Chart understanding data
════

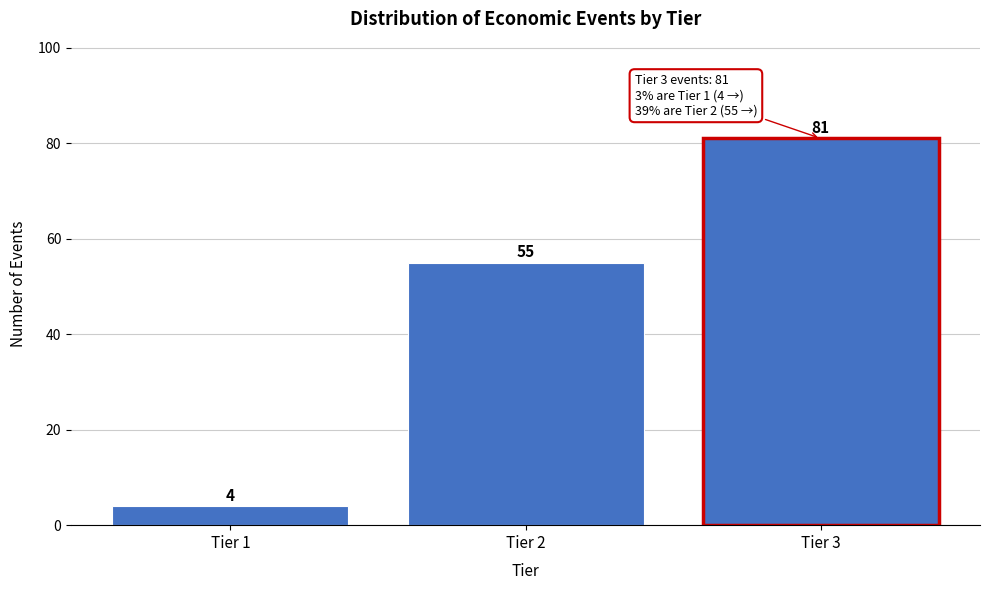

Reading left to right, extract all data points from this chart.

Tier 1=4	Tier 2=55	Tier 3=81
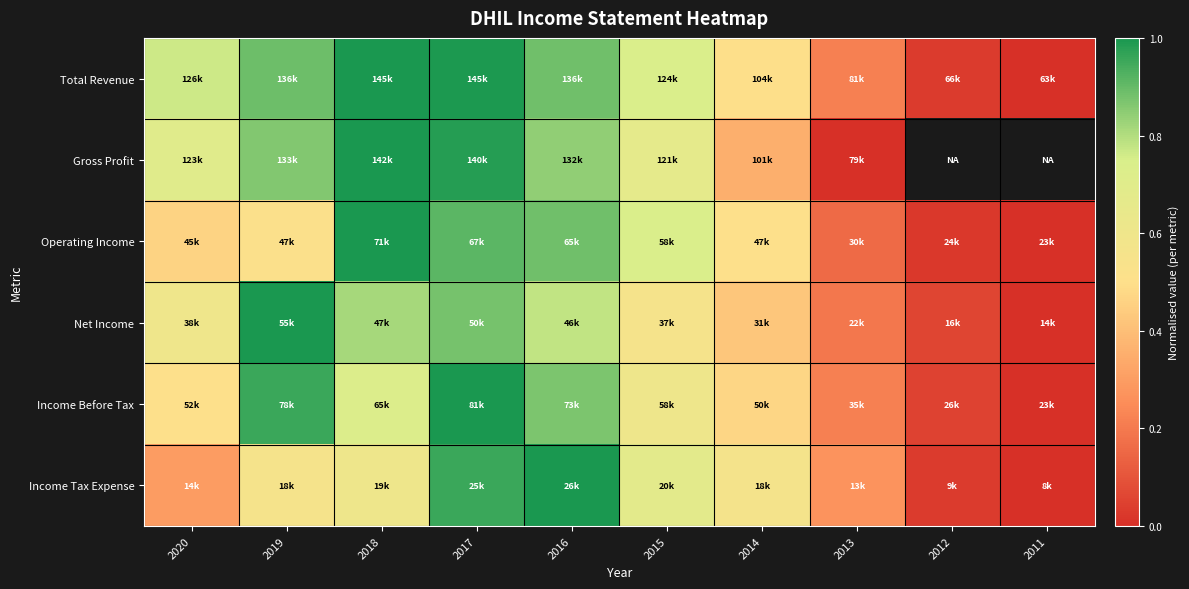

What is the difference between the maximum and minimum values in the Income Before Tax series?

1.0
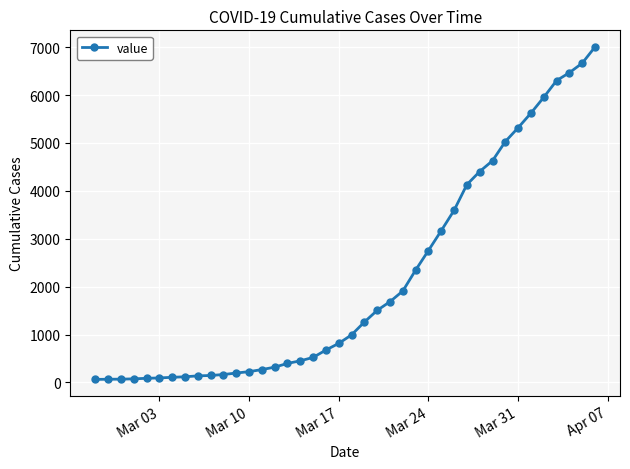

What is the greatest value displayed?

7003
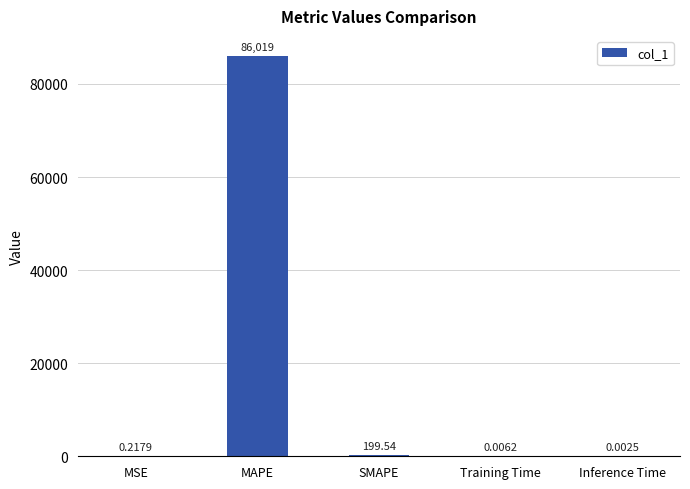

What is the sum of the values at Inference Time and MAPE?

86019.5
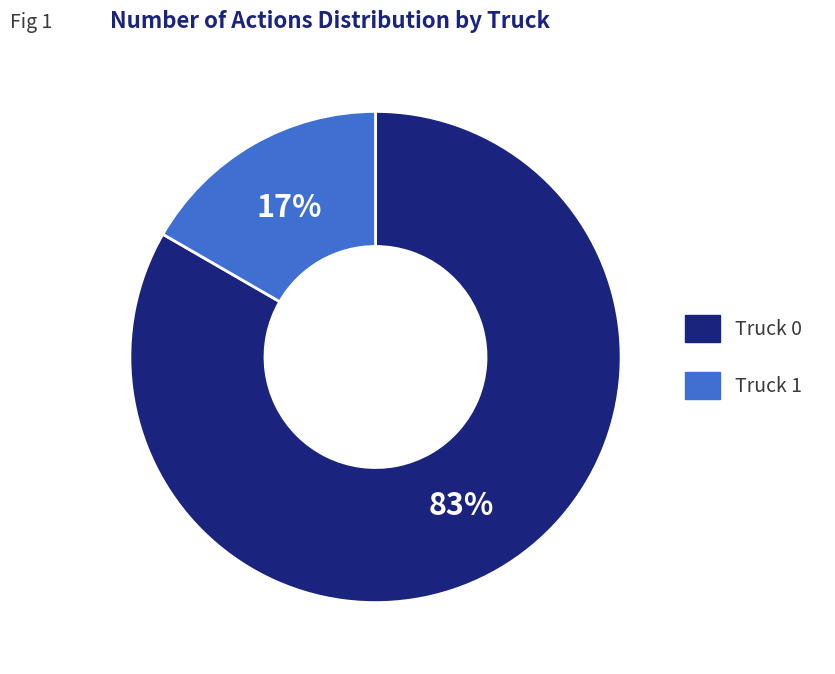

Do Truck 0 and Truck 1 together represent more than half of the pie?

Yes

════

#### EXERCISE DIRECTIONS:
Show every line of the listing above that contains the word "What".

#### SOLUTION FOR THIS PROBLEM:
What is the difference between the maximum and minimum values in the Income Before Tax series?
What is the greatest value displayed?
What is the sum of the values at Inference Time and MAPE?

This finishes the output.